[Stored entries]
BEGIN

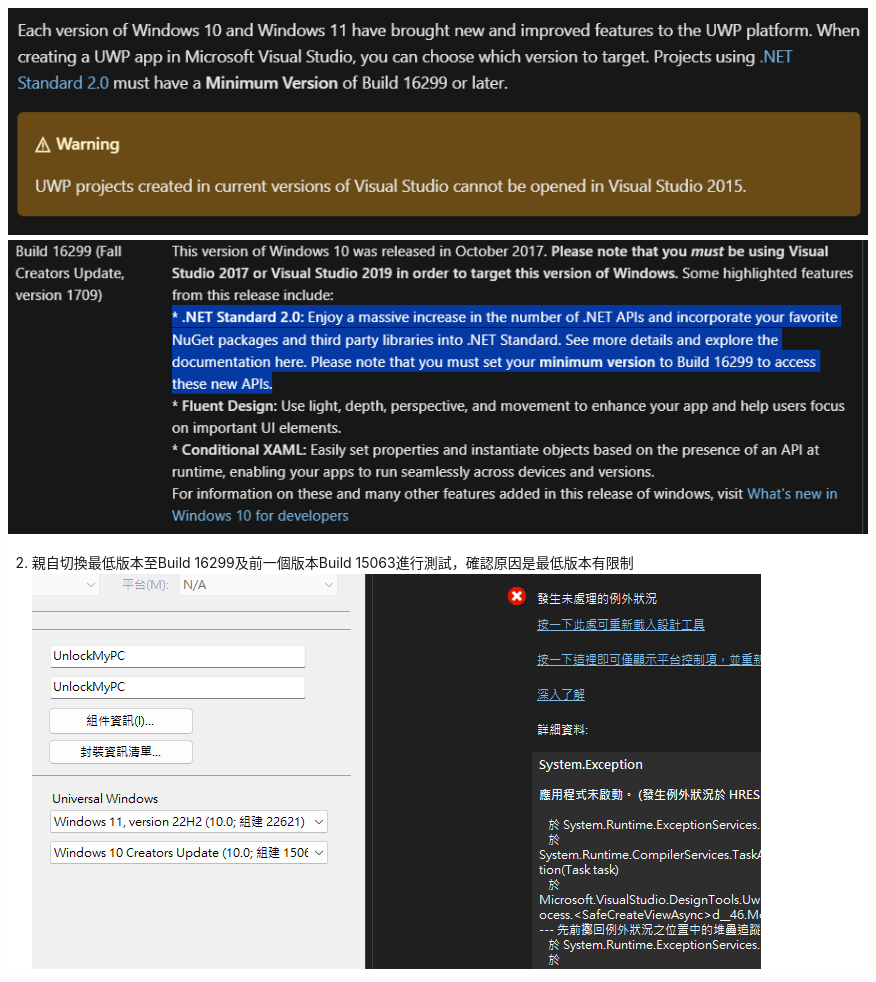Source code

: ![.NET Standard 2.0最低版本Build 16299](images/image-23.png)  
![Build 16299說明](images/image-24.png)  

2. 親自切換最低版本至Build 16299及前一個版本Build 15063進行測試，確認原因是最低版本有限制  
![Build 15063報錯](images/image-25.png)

END
BEGIN

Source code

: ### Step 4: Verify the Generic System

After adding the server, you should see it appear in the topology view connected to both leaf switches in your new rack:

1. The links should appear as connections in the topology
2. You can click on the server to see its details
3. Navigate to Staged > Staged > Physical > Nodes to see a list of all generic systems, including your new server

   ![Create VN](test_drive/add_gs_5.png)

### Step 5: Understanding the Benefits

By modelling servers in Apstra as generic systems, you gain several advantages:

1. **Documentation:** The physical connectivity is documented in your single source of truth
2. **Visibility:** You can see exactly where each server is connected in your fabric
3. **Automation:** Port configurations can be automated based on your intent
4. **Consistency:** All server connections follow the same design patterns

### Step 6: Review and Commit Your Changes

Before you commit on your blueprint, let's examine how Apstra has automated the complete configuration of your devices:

END
BEGIN

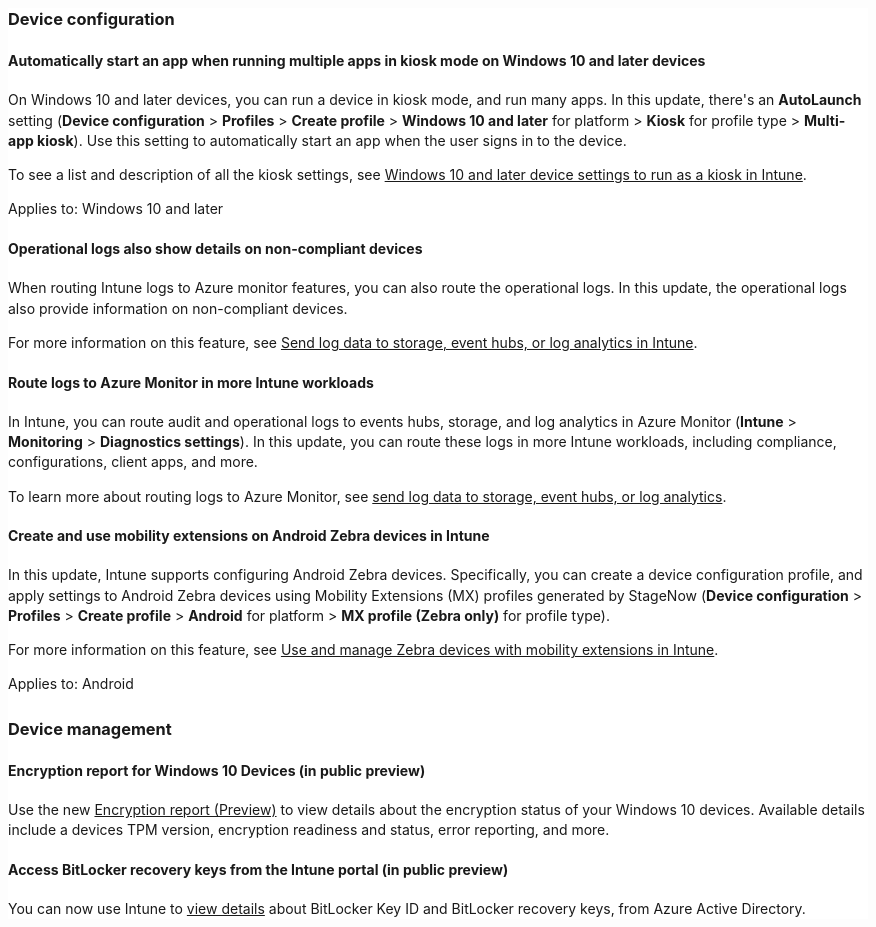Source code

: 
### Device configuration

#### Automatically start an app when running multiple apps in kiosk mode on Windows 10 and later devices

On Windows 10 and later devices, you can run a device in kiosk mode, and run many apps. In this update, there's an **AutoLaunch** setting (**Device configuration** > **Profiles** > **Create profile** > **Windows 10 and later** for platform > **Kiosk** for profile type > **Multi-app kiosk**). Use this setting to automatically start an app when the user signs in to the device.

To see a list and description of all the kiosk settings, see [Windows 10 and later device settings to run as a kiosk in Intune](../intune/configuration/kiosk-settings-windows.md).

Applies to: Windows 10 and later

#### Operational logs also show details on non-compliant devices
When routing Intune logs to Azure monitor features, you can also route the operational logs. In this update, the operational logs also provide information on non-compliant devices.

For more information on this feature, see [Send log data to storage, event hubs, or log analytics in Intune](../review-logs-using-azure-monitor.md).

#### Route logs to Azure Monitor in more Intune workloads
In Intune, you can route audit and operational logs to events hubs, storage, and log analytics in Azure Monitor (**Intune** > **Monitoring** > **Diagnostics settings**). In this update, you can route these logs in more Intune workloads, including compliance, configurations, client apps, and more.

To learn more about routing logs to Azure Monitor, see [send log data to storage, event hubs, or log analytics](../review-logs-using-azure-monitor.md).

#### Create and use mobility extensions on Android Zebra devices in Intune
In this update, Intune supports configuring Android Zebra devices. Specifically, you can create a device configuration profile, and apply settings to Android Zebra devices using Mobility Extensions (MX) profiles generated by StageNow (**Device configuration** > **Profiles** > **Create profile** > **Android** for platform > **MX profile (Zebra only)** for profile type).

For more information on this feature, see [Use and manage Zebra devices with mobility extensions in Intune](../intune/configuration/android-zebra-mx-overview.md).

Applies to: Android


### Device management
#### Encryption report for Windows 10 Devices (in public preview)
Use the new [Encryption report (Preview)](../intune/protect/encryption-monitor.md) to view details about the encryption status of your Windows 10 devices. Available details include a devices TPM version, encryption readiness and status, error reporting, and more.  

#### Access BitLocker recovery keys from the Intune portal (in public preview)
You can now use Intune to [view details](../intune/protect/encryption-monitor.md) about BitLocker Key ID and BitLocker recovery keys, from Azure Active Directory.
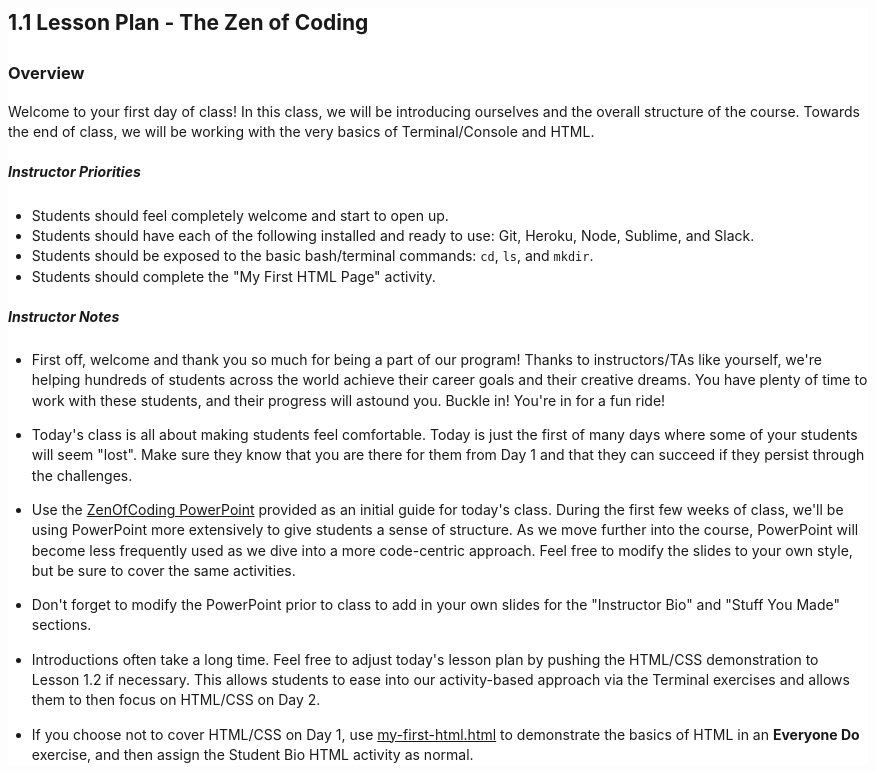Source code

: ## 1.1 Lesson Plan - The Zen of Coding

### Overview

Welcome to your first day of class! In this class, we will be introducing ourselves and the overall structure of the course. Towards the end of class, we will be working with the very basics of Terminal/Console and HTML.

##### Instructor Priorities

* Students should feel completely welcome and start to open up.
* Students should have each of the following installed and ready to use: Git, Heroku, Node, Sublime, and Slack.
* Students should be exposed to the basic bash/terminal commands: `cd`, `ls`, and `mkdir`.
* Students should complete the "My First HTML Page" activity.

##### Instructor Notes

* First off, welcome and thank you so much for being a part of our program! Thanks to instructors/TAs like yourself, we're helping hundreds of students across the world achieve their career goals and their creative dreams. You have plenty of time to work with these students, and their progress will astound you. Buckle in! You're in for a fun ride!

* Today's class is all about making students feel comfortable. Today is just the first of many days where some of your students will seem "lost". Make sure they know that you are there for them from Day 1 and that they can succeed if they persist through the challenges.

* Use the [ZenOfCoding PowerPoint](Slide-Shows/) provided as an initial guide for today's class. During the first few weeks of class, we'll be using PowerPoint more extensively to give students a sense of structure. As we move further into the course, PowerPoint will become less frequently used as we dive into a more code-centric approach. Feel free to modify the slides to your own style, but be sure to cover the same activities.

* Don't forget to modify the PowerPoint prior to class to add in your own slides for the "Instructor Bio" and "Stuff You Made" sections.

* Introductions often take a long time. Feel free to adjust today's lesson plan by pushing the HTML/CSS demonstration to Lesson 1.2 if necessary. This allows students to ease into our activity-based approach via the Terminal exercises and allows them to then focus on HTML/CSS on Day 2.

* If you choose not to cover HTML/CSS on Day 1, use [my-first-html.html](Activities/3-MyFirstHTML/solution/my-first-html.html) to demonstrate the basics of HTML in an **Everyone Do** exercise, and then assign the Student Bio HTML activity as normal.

END

Looking at the entries above, can you reproduce exactly the lines from the one that holds "### Step 5: Understanding the Benefits" through the one that holds "Before you commit", and only those?

### Step 5: Understanding the Benefits

By modelling servers in Apstra as generic systems, you gain several advantages:

1. **Documentation:** The physical connectivity is documented in your single source of truth
2. **Visibility:** You can see exactly where each server is connected in your fabric
3. **Automation:** Port configurations can be automated based on your intent
4. **Consistency:** All server connections follow the same design patterns

### Step 6: Review and Commit Your Changes

Before you commit on your blueprint, let's examine how Apstra has automated the complete configuration of your devices:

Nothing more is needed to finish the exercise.